I’m going to let you know about a new favourite foodie site. Once you see this site, you’ll totally fall in love. So you have to promise you’ll still love me too. Deal?
I found this lady – rather she found me – in my day job at Desperately Seeking WordPress where I create and support WordPress websites. I had the privilege to go through every recipe on her site during our project together – and believe me – YUMMINESS.
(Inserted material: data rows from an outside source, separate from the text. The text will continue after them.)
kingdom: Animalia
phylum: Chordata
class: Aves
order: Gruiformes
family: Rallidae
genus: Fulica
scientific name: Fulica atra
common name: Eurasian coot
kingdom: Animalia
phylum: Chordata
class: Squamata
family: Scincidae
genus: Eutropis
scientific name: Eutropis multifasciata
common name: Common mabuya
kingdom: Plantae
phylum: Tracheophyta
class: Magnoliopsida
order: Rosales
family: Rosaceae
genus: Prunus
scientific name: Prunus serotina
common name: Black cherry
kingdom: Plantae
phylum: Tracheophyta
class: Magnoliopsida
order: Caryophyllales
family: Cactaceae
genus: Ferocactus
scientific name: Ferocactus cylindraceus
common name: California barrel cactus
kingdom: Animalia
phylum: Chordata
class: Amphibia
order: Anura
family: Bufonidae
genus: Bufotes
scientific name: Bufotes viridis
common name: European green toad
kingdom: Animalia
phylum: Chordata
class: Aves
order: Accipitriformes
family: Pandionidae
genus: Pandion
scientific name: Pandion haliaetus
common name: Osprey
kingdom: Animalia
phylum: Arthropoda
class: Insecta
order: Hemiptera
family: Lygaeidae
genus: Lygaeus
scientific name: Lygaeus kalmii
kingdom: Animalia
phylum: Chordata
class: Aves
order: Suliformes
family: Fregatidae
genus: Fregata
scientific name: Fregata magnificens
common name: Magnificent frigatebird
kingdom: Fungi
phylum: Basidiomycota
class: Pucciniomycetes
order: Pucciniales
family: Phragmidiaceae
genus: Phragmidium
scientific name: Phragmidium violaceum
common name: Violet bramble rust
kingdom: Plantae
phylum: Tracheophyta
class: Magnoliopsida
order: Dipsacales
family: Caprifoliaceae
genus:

She is a bacon inspiration.
Yep, you heard that right. Bacon. Inspiration. I heretofor (see! I can be classy) associated bacon with greasy cheeseburgers and heart-stopping breakfasts. Kate has broadened my bacon horizons.
Kate of FramedCooks fame is the inspiration for today’s Creamy Garlic & Bacon Spaghetti.
Delightful combination of roasted garlic, summer vegetables and bacon. Add pasta and its a truly satisfying and quick dinner.
- 1/2 bulb of roasted garlic ( about 1.5 tbsp mashed )
- 1/4 c cream cheese
- 1/4 c parmesan cheese
- 1/4 milk
- salt & pepper
- 2 handfuls uncooked brown rice spaghetti noodles
- dash EVOO
- 1 lb bacon, cooked crisp and crumbled
- 2 heads broccoli florets
- 1 yellow pepper, 1 inch chunks
- 3 carrots peeled and sliced
- 1/2 yellow onion, chopped
- 1. Cook pasta according to directions.
- 2. Combine sauce ingredients and whisk until smooth
- 3. Cook bacon until crisp, drain on paper towel, drain excess grease.
- 4. Using same frying pan, add all veggies, and 3/4 cup of water. Cover. Simmer for 7-8 minutes until veggies are almost cooked through. Remove lid. Simmer until liquid boils away - 1 - 2 minutes.
- 5. Toss EVOO with pasta (only necessary with gluten free pasta).
- 6. Add veggies & sauce and toss well.